• BRIEF
All of the data should be output character for character, except the pictures.

• INFORMATION PROVIDED
========================
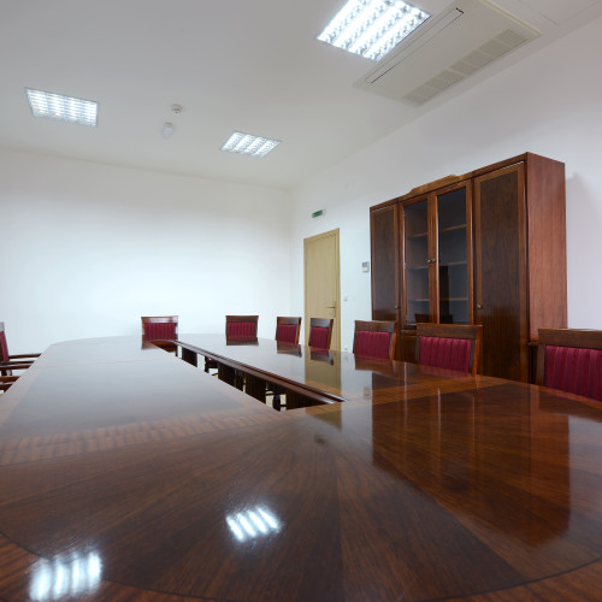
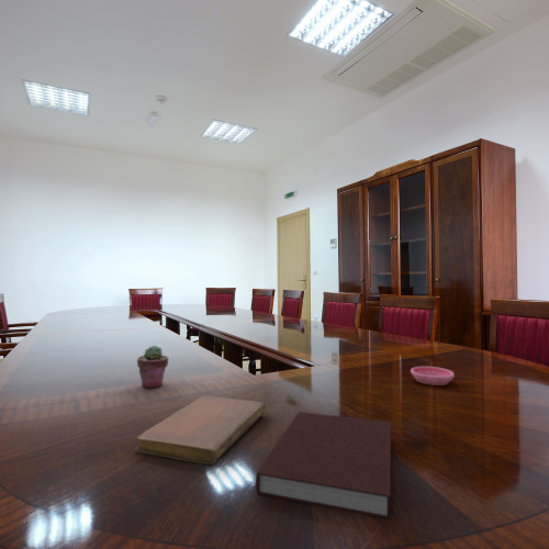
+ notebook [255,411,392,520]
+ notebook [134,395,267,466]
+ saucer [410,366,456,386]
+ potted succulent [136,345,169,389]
========================
• ANSWER TO THIS PROBLEM
+ notebook [255,411,392,520]
+ notebook [134,395,267,466]
+ saucer [410,366,456,386]
+ potted succulent [136,345,169,389]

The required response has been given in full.